We cannot imagine life without oxygen as it is the sole element responsible for life on earth. Without O2, our planet would not be inhabitable for humans and animals. Oxygen is the most essential element of the lifecycle ecosystem. All the plants, animals and other living beings require O2 directly or indirectly to survive on this planet.
But as the law of nature has it, the excess of anything is bad. Have you ever imagined that if there is excess O2 in the human body, what will happen? Will we be healthier or will there be any side effect of the same? The answer is that excess oxygen will only harm our body and not do any good for it.It will lead to toxicity in our body and symptoms often include nausea, vertigo, altered behavior, rigidness of muscles and convulsions. It may even lead to permanent damage of cells in our tissues leading ultimately to the death of a person.

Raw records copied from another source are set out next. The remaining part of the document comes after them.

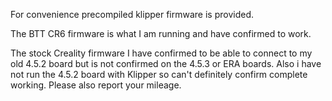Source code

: For convenience precompiled klipper firmware is provided.

The BTT CR6 firmware is what I am running and have confirmed to work.

The stock Creality firmware I have confirmed to be able to connect to my old 4.5.2 board but is not confirmed on the 4.5.3 or ERA boards. Also i have not run the 4.5.2 board with Klipper so can't definitely confirm complete working. Please also report your mileage.

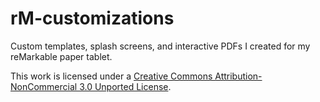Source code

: # rM-customizations
Custom templates, splash screens, and interactive PDFs I created for my reMarkable paper tablet.

This work is licensed under a <a rel="license" href="http://creativecommons.org/licenses/by-nc/3.0/">Creative Commons Attribution-NonCommercial 3.0 Unported License</a>.
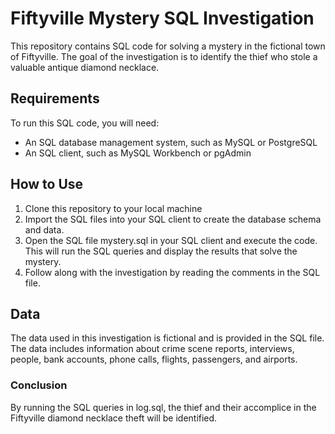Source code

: # Fiftyville Mystery SQL Investigation
This repository contains SQL code for solving a mystery in the fictional town of Fiftyville. The goal of the investigation is to identify the thief who stole a valuable antique diamond necklace.

## Requirements
To run this SQL code, you will need:

- An SQL database management system, such as MySQL or PostgreSQL
- An SQL client, such as MySQL Workbench or pgAdmin
## How to Use
1. Clone this repository to your local machine
2. Import the SQL files into your SQL client to create the database schema and data.
3. Open the SQL file mystery.sql in your SQL client and execute the code. This will run the SQL queries and display the results that solve the mystery.
4. Follow along with the investigation by reading the comments in the SQL file.
## Data
The data used in this investigation is fictional and is provided in the SQL file. The data includes information about crime scene reports, interviews, people, bank accounts, phone calls, flights, passengers, and airports.

### Conclusion
By running the SQL queries in log.sql, the thief and their accomplice in the Fiftyville diamond necklace theft will be identified.
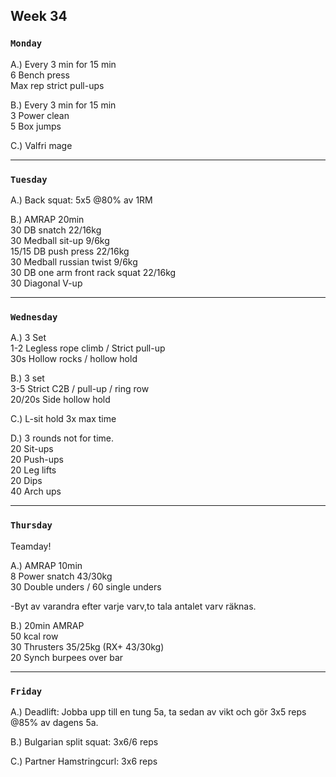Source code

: ## Week 34  

### `Monday`     
A.) Every 3 min for 15 min  
6 Bench press   
Max rep strict pull-ups  

B.) Every 3 min for 15 min  
3 Power clean  
5 Box jumps  

C.) Valfri mage   

---
### `Tuesday`
A.) Back squat: 5x5 @80% av 1RM  

B.) AMRAP 20min  
30 DB snatch 22/16kg  
30 Medball sit-up 9/6kg  
15/15 DB push press 22/16kg  
30 Medball russian twist 9/6kg  
30 DB one arm front rack squat 22/16kg  
30 Diagonal V-up  




----
### `Wednesday`
A.) 3 Set  
1-2 Legless rope climb / Strict pull-up  
30s Hollow rocks / hollow hold  

B.) 3 set  
3-5 Strict C2B / pull-up / ring row  
20/20s Side hollow hold  

C.) L-sit hold 3x max time  

D.) 3 rounds not for time.  
20 Sit-ups   
20 Push-ups  
20 Leg lifts  
20 Dips  
40 Arch ups   




----
### `Thursday`  
Teamday!  
 
A.) AMRAP 10min  
8 Power snatch 43/30kg   
30 Double unders / 60 single unders  

-Byt av varandra efter varje varv,to tala antalet varv räknas.  

B.) 20min AMRAP   
50 kcal row  
30 Thrusters 35/25kg (RX+ 43/30kg)  
20 Synch burpees over bar      




---
### `Friday` 
A.) Deadlift: Jobba upp till en tung 5a, ta sedan av vikt och gör 3x5 reps @85% av dagens 5a.  

B.) Bulgarian split squat: 3x6/6 reps  

C.) Partner Hamstringcurl: 3x6 reps  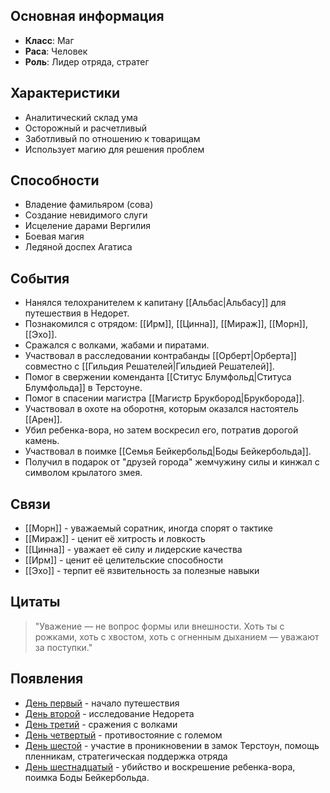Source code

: ## Основная информация
- **Класс**: Маг
- **Раса**: Человек
- **Роль**: Лидер отряда, стратег

## Характеристики
- Аналитический склад ума
- Осторожный и расчетливый
- Заботливый по отношению к товарищам
- Использует магию для решения проблем

## Способности
- Владение фамильяром (сова)
- Создание невидимого слуги
- Исцеление дарами Вергилия
- Боевая магия
- Ледяной доспех Агатиса

## События
- Нанялся телохранителем к капитану [[Альбас|Альбасу]] для путешествия в Недорет.
- Познакомился с отрядом: [[Ирм]], [[Цинна]], [[Мираж]], [[Морн]], [[Эхо]].
- Сражался с волками, жабами и пиратами.
- Участвовал в расследовании контрабанды [[Орберт|Орберта]] совместно с [[Гильдия Решателей|Гильдией Решателей]].
- Помог в свержении коменданта [[Ститус Блумфольд|Ституса Блумфольда]] в Терстоуне.
- Помог в спасении магистра [[Магистр Брукбород|Брукборода]].
- Участвовал в охоте на оборотня, которым оказался настоятель [[Арен]].
- Убил ребенка-вора, но затем воскресил его, потратив дорогой камень.
- Участвовал в поимке [[Семья Бейкербольд|Боды Бейкербольда]].
- Получил в подарок от "друзей города" жемчужину силы и кинжал с символом крылатого змея.

## Связи
- [[Морн]] - уважаемый соратник, иногда спорят о тактике
- [[Мираж]] - ценит её хитрость и ловкость
- [[Цинна]] - уважает её силу и лидерские качества
- [[Ирм]] - ценит её целительские способности
- [[Эхо]] - терпит её язвительность за полезные навыки

## Цитаты
> "Уважение — не вопрос формы или внешности. Хоть ты с рожками, хоть с хвостом, хоть с огненным дыханием — уважают за поступки."

## Появления
- [День первый](obsidian://open?vault=Project%20LUX&file=%D0%9E%D1%82%D1%87%D0%B5%D1%82%D1%8B%2F%D0%94%D0%B5%D0%BD%D1%8C%20%D0%BF%D0%B5%D1%80%D0%B2%D1%8B%D0%B9) - начало путешествия
- [День второй](obsidian://open?vault=Project%20LUX&file=%D0%9E%D1%82%D1%87%D0%B5%D1%82%D1%8B%2F%D0%94%D0%B5%D0%BD%D1%8C%20%D0%B2%D1%82%D0%BE%D1%80%D0%BE%D0%B9) - исследование Недорета
- [День третий](obsidian://open?vault=Project%20LUX&file=%D0%9E%D1%82%D1%87%D0%B5%D1%82%D1%8B%2F%D0%94%D0%B5%D0%BD%D1%8C%20%D1%82%D1%80%D0%B5%D1%82%D0%B8%D0%B9) - сражения с волками
- [День четвертый](obsidian://open?vault=Project%20LUX&file=%D0%9E%D1%82%D1%87%D0%B5%D1%82%D1%8B%2F%D0%94%D0%B5%D0%BD%D1%8C%20%D1%87%D0%B5%D1%82%D0%B2%D0%B5%D1%80%D1%82%D1%8B%D0%B9) - противостояние с големом
- [День шестой](obsidian://open?vault=Project%20LUX&file=%D0%9E%D1%82%D1%87%D0%B5%D1%82%D1%8B%2F%D0%94%D0%B5%D0%BD%D1%8C%20%D1%88%D0%B5%D1%81%D1%82%D0%BE%D0%B9) - участие в проникновении в замок Терстоун, помощь пленникам, стратегическая поддержка отряда
- [День шестнадцатый](obsidian://open?vault=Project%20LUX&file=%D0%9E%D1%82%D1%87%D0%B5%D1%82%D1%8B%2F%D0%94%D0%B5%D0%BD%D1%8C%20%D1%88%D0%B5%D1%81%D1%82%D0%BD%D0%B0%D0%B4%D1%86%D0%B0%D1%82%D1%8B%D0%B9) - убийство и воскрешение ребенка-вора, поимка Боды Бейкербольда. 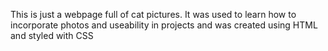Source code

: This is just a webpage full of cat pictures.  It was used to learn how to incorporate photos and useability in projects and was created using HTML and styled with CSS

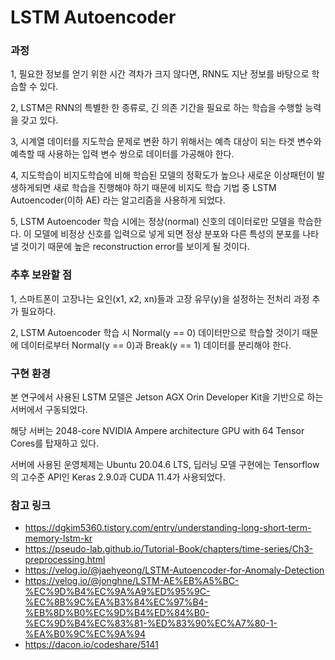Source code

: # LSTM Autoencoder

### 과정

1, 필요한 정보를 얻기 위한 시간 격차가 크지 않다면, RNN도 지난 정보를 바탕으로 학습할 수 있다.

2, LSTM은 RNN의 특별한 한 종류로, 긴 의존 기간을 필요로 하는 학습을 수행할 능력을 갖고 있다.

3, 시계열 데이터를 지도학습 문제로 변환 하기 위해서는 예측 대상이 되는 타겟 변수와 예측할 때 사용하는 입력 변수 쌍으로 데이터를 가공해야 한다. 

4, 지도학습이 비지도학습에 비해 학습된 모델의 정확도가 높으나 새로운 이상패턴이 발생하게되면 새로 학습을 진행해야 하기 때문에 비지도 학습 기법 중 LSTM Autoencoder(이하 AE) 라는 알고리즘을 사용하게 되었다.

5, LSTM Autoencoder 학습 시에는 정상(normal) 신호의 데이터로만 모델을 학습한다. 이 모델에 비정상 신호를 입력으로 넣게 되면 정상 분포와 다른 특성의 분포를 나타낼 것이기 때문에 높은 reconstruction error를 보이게 될 것이다.

### 추후 보완할 점

1, 스마트폰이 고장나는 요인(x1, x2, xn)들과 고장 유무(y)을 설정하는 전처리 과정 추가 필요하다.

2, LSTM Autoencoder 학습 시 Normal(y == 0) 데이터만으로 학습할 것이기 때문에 데이터로부터 Normal(y == 0)과 Break(y == 1) 데이터를 분리해야 한다. 

### 구현 환경

본 연구에서 사용된 LSTM 모델은 Jetson AGX Orin Developer Kit을 기반으로 하는 서버에서 구동되었다. 

해당 서버는 2048-core NVIDIA Ampere architecture GPU with 64 Tensor Cores를 탑재하고 있다. 

서버에 사용된 운영체제는 Ubuntu 20.04.6 LTS, 딥러닝 모델 구현에는 Tensorflow의 고수준 API인 Keras 2.9.0과 CUDA 11.4가 사용되었다. 

### 참고 링크

* https://dgkim5360.tistory.com/entry/understanding-long-short-term-memory-lstm-kr
* https://pseudo-lab.github.io/Tutorial-Book/chapters/time-series/Ch3-preprocessing.html
* https://velog.io/@jaehyeong/LSTM-Autoencoder-for-Anomaly-Detection
* https://velog.io/@jonghne/LSTM-AE%EB%A5%BC-%EC%9D%B4%EC%9A%A9%ED%95%9C-%EC%8B%9C%EA%B3%84%EC%97%B4-%EB%8D%B0%EC%9D%B4%ED%84%B0-%EC%9D%B4%EC%83%81-%ED%83%90%EC%A7%80-1-%EA%B0%9C%EC%9A%94
* https://dacon.io/codeshare/5141

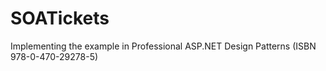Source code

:SOATickets
==========

Implementing the example in Professional ASP.NET Design Patterns (ISBN 978-0-470-29278-5)
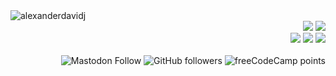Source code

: <img src="https://github-readme-stats.vercel.app/api?username=alexanderdavidj&count_private=true&theme=midnight-purple&hide_border=true" alt="alexanderdavidj" />
<br>
<div align="right">
    <div>
        <img src="https://img.shields.io/badge/Arch%20Linux-000000.svg?logo=arch-linux&style=for-the-badge" />
        <img src="https://img.shields.io/badge/Visual%20Studio%20Code-000000.svg?logo=visual-studio-code&style=for-the-badge" />
    </div>
    <div>
        <img src="https://img.shields.io/badge/JavaScript-000000.svg?logo=javascript&style=for-the-badge" />
        <img src="https://img.shields.io/badge/Python-000000.svg?logo=python&style=for-the-badge" />
        <img src="https://img.shields.io/badge/Kotlin-000000.svg?logo=kotlin&style=for-the-badge" />
    </div>
    <br>
    <div>
        <img alt="Mastodon Follow" src="https://img.shields.io/mastodon/follow/107079290442548638?color=000000&domain=https%3A%2F%2Fmastodon.social&label=MASTODON&logoColor=f5f5f5&logo=mastodon&style=for-the-badge">
        <img alt="GitHub followers" src="https://img.shields.io/github/followers/alexanderdavidj?color=000000&label=GITHUB&logo=GITHUB&style=for-the-badge">
        <img alt="freeCodeCamp points" src="https://img.shields.io/freecodecamp/points/alexanderdavidj?color=000000&label=fcc%20points&logo=freecodecamp&style=for-the-badge">
    </div>
</div>
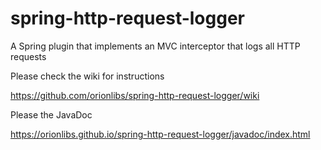 # spring-http-request-logger
A Spring plugin that implements an MVC interceptor that logs all HTTP requests

Please check the wiki for instructions

https://github.com/orionlibs/spring-http-request-logger/wiki

Please the JavaDoc

https://orionlibs.github.io/spring-http-request-logger/javadoc/index.html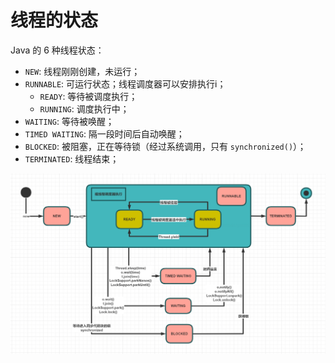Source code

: # 线程的状态

Java 的 6 种线程状态：

* `NEW`: 线程刚刚创建，未运行；
* `RUNNABLE`: 可运行状态；线程调度器可以安排执行i；
  * `READY`: 等待被调度执行；
  * `RUNNING`: 调度执行中；
* `WAITING`: 等待被唤醒；
* `TIMED WAITING`: 隔一段时间后自动唤醒；
* `BLOCKED`: 被阻塞，正在等待锁（经过系统调用，只有 `synchronized()`）；
* `TERMINATED`: 线程结束；

![ThreadStatus](./ThreadStatus.png)
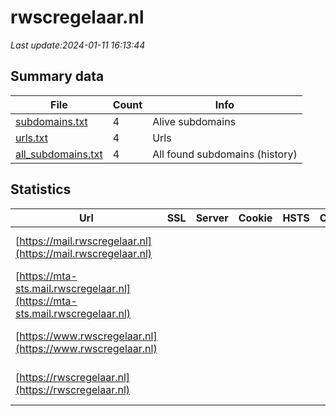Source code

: # rwscregelaar.nl
*Last update:2024-01-11 16:13:44*
## Summary data
| File       | Count | Info |
|------------|-------|------|
|[subdomains.txt](/data/rwscregelaar/subdomains.txt)|4|Alive subdomains|
|[urls.txt](/data/rwscregelaar/urls.txt)|4|Urls|
|[all_subdomains.txt](/data/rwscregelaar/all_subdomains.txt)|4|All found subdomains (history)|
## Statistics
| Url | SSL | Server | Cookie | HSTS | CSP | XFO | XXP | RP | Tech |
|------------|-------|------|------|------|------|------|------|------|------|
|[https://mail.rwscregelaar.nl](https://mail.rwscregelaar.nl)| | | | | | | |:white_check_mark: |Apache HTTP Server:2...|
|[https://mta-sts.mail.rwscregelaar.nl](https://mta-sts.mail.rwscregelaar.nl)| | | | | | | |:white_check_mark: |Apache HTTP Server:2...|
|[https://www.rwscregelaar.nl](https://www.rwscregelaar.nl)| | | | | | | |:white_check_mark: |Apache HTTP Server:2...|
|[https://rwscregelaar.nl](https://rwscregelaar.nl)| | | | | | | |:white_check_mark: |Apache HTTP Server:2...|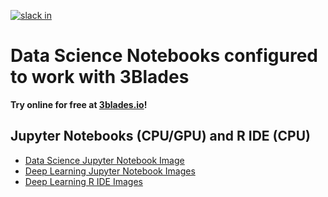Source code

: [![slack in](https://slack.3blades.io/badge.svg)](https://slack.3blades.io/)

# Data Science Notebooks configured to work with 3Blades

**Try online for free at [3blades.io](https://3blades.io/)!**

## Jupyter Notebooks (CPU/GPU) and R IDE (CPU)

- [Data Science Jupyter Notebook Image](https://github.com/3Blades/notebook-servers/tree/master/datascience-notebook)
- [Deep Learning Jupyter Notebook Images](https://github.com/3Blades/notebook-servers/tree/master/deeplearning-notebook)
- [Deep Learning R IDE Images](https://github.com/3Blades/notebook-servers/tree/master/rstudio)
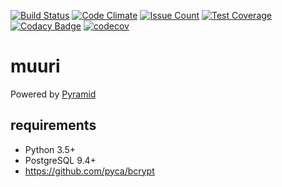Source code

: [![Build Status](https://travis-ci.org/raspi/muuri.svg?branch=master)](https://travis-ci.org/raspi/muuri)
[![Code Climate](https://codeclimate.com/github/raspi/muuri/badges/gpa.svg)](https://codeclimate.com/github/raspi/muuri)
[![Issue Count](https://codeclimate.com/github/raspi/muuri/badges/issue_count.svg)](https://codeclimate.com/github/raspi/muuri)
[![Test Coverage](https://codeclimate.com/github/raspi/muuri/badges/coverage.svg)](https://codeclimate.com/github/raspi/muuri/coverage)
[![Codacy Badge](https://api.codacy.com/project/badge/Grade/4f87ea19ea5c48e881bc7928d1732c89)](https://www.codacy.com/app/raspi/muuri?utm_source=github.com&amp;utm_medium=referral&amp;utm_content=raspi/muuri&amp;utm_campaign=Badge_Grade)
[![codecov](https://codecov.io/gh/raspi/muuri/branch/master/graph/badge.svg)](https://codecov.io/gh/raspi/muuri)

# muuri

Powered by [Pyramid](https://trypyramid.com/)

## requirements

* Python 3.5+
* PostgreSQL 9.4+
* https://github.com/pyca/bcrypt

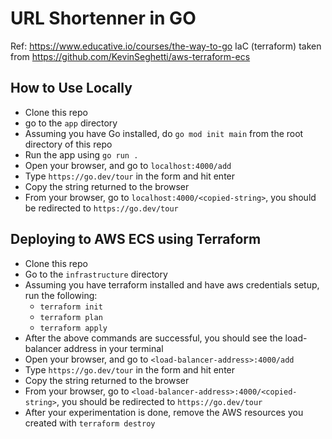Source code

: # URL Shortenner in GO

Ref: https://www.educative.io/courses/the-way-to-go
IaC (terraform) taken from https://github.com/KevinSeghetti/aws-terraform-ecs 

## How to Use Locally
* Clone this repo
* go to the `app` directory
* Assuming you have Go installed, do `go mod init main` from the root directory of this repo
* Run the app using `go run .`
* Open your browser, and go to `localhost:4000/add`
* Type `https://go.dev/tour` in the form and hit enter
* Copy the string returned to the browser
* From your browser, go to `localhost:4000/<copied-string>`, you should be redirected to `https://go.dev/tour`


## Deploying to AWS ECS using Terraform
* Clone this repo
* Go to the `infrastructure` directory
* Assuming you have terraform installed and have aws credentials setup, run the following: 
    * `terraform init`
    * `terraform plan`
    * `terraform apply`
* After the above commands are successful, you should see the load-balancer address in your terminal
* Open your browser, and go to `<load-balancer-address>:4000/add`
* Type `https://go.dev/tour` in the form and hit enter
* Copy the string returned to the browser
* From your browser, go to `<load-balancer-address>:4000/<copied-string>`, you should be redirected to `https://go.dev/tour`
* After your experimentation is done, remove the AWS resources you created with `terraform destroy`


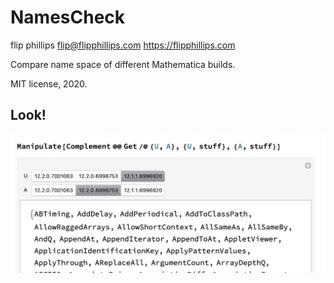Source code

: # NamesCheck

flip phillips
flip@flipphillips.com
https://flipphillips.com

Compare name space of different Mathematica builds.

MIT license, 2020.

## Look!

![example](example.png)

The toxicity basically affects the central nervous system and prolonged exposure to the same may lead to damaged brain cells. This type of risk is often associated with scuba divers as they get exposed to increased levels of oxygen at varied pressures underwater. This is the reason why they are advised to move down to shallower depths so that the pressure effect of O2 intake reduces and makes it safe for them to breathe.
The amount of risk that one can take while breathing pure O2 is measured by OUT or oxygen toxicity units. One O2 toxicity unit is equivalent to one minute of pure oxygen intake at sea level or ground level air pressure. Professionals like scuba divers and related job workers are initially advised to expose themselves to not more than 615 units of OUT per day. This count is reduced day by day as continuous exposure to the oxygen increases.